-------- DATA TO PROCESS
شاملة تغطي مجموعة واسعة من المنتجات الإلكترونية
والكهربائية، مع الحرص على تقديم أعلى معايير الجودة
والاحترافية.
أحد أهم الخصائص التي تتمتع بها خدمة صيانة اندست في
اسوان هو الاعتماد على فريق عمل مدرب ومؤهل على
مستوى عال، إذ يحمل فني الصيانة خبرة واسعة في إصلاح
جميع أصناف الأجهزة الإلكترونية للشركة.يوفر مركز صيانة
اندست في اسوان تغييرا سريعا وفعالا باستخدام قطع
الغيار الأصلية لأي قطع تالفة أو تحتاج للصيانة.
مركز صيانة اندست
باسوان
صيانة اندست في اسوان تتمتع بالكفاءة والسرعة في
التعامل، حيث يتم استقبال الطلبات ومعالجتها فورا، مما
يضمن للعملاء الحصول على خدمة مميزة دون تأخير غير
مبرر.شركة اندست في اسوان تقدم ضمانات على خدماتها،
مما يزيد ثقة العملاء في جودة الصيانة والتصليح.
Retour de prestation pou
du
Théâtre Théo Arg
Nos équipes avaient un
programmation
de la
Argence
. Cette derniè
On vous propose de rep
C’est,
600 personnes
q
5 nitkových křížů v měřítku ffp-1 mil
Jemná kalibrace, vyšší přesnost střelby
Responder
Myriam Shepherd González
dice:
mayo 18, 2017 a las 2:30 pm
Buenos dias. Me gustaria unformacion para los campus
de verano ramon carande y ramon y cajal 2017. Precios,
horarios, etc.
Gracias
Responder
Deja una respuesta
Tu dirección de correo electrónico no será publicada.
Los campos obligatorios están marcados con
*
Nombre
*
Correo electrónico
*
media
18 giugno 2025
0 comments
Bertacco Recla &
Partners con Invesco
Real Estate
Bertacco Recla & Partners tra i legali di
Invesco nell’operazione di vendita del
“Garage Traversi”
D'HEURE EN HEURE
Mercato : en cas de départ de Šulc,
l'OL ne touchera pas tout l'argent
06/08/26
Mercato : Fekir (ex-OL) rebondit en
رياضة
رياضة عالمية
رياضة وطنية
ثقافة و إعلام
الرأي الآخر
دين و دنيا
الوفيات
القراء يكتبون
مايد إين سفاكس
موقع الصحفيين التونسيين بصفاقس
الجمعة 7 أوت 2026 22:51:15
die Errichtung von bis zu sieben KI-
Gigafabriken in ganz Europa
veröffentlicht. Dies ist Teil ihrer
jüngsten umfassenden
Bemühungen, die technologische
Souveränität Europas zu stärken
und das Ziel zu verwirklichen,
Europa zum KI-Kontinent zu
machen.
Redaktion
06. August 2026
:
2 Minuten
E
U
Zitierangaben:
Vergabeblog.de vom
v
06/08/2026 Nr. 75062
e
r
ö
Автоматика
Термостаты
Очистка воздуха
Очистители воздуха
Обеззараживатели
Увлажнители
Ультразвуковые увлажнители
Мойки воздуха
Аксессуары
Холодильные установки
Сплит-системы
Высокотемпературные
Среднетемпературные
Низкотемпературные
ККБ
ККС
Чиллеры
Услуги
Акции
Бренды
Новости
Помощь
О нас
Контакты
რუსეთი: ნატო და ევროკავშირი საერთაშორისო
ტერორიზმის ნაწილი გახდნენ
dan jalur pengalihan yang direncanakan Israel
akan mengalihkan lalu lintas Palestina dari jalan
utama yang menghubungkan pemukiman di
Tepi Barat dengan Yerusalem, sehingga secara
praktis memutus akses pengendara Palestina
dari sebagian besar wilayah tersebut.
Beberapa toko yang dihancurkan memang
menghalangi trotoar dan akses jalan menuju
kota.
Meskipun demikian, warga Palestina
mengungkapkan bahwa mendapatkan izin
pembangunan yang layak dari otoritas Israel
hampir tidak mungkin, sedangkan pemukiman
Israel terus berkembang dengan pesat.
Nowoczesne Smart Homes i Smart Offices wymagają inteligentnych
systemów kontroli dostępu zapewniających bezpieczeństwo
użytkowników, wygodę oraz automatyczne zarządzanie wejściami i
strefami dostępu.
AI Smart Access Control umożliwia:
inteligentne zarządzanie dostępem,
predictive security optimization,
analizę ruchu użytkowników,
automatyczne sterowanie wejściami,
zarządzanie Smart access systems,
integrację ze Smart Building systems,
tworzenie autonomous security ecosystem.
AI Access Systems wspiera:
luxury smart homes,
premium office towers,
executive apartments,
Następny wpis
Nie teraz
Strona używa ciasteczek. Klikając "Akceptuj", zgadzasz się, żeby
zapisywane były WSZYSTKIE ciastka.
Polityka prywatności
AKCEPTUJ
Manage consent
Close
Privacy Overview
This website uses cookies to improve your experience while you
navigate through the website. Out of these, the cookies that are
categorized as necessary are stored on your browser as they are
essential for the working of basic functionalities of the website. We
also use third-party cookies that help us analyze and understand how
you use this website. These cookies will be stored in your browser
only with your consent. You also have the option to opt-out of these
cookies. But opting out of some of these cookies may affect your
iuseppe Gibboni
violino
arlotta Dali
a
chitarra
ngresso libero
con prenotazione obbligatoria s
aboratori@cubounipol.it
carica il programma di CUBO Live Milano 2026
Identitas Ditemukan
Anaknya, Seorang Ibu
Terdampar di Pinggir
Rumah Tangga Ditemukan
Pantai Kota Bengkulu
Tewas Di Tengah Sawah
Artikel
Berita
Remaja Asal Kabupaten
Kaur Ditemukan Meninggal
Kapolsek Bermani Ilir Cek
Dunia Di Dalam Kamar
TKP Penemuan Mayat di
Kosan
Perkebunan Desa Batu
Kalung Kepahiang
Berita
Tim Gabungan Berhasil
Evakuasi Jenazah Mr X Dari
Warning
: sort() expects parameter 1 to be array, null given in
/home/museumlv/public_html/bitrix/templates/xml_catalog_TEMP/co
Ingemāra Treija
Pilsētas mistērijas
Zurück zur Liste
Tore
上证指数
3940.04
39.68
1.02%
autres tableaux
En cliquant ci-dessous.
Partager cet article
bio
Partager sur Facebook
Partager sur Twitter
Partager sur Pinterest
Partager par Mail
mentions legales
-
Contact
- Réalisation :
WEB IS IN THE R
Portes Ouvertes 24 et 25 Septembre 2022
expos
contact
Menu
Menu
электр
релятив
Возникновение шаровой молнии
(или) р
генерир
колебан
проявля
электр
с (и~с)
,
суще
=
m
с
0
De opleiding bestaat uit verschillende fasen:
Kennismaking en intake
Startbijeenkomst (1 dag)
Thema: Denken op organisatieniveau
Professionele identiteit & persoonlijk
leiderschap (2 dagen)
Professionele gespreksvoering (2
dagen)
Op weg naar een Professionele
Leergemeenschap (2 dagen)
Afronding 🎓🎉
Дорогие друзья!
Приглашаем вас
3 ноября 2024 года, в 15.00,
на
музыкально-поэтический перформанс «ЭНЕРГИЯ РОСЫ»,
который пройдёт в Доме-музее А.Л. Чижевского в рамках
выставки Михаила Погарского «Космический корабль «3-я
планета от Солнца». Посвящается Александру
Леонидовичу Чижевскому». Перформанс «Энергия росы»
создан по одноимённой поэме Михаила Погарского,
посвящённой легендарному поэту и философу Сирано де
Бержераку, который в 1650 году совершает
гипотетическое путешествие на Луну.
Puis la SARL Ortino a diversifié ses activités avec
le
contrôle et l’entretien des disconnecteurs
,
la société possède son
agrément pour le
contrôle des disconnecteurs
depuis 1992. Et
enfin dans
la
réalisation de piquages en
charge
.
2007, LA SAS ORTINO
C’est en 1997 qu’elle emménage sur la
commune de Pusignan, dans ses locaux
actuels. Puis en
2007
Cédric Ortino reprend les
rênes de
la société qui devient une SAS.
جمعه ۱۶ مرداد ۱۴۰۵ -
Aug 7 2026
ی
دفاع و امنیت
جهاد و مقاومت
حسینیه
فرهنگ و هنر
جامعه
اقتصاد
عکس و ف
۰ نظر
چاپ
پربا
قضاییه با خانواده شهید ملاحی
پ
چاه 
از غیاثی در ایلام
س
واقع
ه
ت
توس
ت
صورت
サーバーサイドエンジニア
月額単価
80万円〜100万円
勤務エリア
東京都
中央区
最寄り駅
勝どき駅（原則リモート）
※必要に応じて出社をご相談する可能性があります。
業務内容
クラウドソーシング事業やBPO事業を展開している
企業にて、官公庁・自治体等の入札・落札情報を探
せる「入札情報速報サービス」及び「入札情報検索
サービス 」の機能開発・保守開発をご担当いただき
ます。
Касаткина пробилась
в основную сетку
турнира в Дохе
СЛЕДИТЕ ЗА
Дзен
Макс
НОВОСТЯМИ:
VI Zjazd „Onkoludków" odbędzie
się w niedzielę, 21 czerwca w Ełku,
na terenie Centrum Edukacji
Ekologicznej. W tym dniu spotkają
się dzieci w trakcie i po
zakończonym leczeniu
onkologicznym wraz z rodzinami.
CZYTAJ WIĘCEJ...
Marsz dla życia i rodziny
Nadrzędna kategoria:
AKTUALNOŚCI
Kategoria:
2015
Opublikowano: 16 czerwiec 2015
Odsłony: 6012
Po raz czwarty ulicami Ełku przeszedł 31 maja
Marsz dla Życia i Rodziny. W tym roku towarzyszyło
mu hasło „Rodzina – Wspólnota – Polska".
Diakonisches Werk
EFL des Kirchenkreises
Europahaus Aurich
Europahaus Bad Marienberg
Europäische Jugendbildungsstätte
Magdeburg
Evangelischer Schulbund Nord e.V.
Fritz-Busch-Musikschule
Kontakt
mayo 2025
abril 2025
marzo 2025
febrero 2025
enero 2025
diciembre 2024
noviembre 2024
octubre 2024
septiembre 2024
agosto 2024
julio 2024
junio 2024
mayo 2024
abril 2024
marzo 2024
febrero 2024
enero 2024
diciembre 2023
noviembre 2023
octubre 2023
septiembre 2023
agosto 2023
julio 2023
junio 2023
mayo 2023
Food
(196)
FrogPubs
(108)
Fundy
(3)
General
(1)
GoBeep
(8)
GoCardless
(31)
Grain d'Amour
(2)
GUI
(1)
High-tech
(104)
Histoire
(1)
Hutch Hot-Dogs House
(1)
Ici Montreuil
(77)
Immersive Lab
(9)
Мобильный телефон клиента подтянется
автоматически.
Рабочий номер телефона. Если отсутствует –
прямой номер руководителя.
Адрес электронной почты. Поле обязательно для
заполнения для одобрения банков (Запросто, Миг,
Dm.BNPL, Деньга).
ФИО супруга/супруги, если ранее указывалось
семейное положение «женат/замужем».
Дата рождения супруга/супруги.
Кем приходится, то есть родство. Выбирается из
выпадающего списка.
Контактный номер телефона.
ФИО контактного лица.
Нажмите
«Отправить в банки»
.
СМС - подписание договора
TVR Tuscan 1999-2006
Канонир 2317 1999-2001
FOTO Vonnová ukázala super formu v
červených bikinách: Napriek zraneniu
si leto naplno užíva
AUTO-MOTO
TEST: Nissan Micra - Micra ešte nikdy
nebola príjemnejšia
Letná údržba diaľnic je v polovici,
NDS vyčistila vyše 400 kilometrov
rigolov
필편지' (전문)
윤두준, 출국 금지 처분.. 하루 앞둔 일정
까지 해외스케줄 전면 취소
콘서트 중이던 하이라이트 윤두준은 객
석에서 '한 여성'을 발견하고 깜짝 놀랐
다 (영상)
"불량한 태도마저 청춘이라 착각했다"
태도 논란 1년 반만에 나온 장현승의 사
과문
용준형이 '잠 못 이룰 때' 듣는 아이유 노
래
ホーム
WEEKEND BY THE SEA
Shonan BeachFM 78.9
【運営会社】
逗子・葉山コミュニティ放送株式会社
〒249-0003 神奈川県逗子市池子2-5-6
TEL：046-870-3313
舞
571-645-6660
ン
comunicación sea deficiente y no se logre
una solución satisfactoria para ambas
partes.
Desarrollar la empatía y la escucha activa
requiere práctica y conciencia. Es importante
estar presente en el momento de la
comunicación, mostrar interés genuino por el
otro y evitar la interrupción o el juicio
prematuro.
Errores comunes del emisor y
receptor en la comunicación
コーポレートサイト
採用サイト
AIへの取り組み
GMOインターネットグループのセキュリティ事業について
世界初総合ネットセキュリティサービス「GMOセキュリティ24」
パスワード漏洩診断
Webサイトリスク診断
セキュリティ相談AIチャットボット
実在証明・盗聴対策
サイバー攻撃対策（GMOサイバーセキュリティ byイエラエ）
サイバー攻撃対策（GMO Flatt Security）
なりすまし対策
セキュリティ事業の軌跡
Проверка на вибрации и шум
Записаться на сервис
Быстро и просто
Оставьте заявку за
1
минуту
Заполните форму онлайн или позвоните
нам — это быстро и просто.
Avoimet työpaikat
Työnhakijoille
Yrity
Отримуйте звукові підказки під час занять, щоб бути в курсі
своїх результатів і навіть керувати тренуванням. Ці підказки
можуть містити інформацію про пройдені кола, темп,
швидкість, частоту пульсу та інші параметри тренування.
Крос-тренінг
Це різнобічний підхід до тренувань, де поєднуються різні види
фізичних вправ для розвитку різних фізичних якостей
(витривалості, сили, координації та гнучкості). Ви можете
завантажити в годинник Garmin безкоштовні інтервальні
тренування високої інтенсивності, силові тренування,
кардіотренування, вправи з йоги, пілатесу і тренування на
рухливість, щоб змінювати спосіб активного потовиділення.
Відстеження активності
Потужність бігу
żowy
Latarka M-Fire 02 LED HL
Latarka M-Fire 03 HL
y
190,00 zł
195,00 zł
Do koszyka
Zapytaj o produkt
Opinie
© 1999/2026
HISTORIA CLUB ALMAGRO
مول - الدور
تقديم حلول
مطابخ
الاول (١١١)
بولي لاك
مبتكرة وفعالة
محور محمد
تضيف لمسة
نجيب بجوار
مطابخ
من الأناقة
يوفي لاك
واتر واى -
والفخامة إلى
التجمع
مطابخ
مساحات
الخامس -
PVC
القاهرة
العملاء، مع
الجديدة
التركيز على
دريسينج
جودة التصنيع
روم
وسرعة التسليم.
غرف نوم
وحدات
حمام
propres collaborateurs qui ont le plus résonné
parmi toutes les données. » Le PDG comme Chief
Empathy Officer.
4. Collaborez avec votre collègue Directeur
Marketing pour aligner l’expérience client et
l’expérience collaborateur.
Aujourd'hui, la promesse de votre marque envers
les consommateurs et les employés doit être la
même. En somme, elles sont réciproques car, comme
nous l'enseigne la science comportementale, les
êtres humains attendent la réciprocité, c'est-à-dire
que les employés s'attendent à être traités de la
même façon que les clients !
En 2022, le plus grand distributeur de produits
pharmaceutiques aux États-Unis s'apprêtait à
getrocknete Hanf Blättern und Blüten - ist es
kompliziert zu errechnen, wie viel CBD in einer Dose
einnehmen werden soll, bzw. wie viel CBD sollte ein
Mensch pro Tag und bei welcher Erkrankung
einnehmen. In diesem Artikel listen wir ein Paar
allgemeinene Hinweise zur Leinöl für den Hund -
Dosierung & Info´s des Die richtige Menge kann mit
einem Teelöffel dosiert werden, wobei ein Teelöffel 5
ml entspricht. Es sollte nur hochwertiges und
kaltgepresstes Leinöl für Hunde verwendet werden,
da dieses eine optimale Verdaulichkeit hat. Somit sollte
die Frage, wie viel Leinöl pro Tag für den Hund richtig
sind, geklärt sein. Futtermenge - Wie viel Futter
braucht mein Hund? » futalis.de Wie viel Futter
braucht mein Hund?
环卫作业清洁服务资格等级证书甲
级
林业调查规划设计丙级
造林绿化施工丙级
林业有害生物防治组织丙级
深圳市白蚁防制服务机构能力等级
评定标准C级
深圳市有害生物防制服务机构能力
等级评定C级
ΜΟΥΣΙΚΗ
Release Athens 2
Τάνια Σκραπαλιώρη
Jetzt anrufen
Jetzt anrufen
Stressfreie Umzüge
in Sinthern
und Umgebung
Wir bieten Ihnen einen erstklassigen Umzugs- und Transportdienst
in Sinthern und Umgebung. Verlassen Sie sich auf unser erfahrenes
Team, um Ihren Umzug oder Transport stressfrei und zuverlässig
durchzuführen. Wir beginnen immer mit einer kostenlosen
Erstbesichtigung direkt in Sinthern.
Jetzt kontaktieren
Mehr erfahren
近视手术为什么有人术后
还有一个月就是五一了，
----------------
An exact copy of the data is needed, running from its first line through the line that holds "جميع أصناف الأجهزة", and nothing beyond that.

*THE ANSWER*
شاملة تغطي مجموعة واسعة من المنتجات الإلكترونية
والكهربائية، مع الحرص على تقديم أعلى معايير الجودة
والاحترافية.
أحد أهم الخصائص التي تتمتع بها خدمة صيانة اندست في
اسوان هو الاعتماد على فريق عمل مدرب ومؤهل على
مستوى عال، إذ يحمل فني الصيانة خبرة واسعة في إصلاح
جميع أصناف الأجهزة الإلكترونية للشركة.يوفر مركز صيانة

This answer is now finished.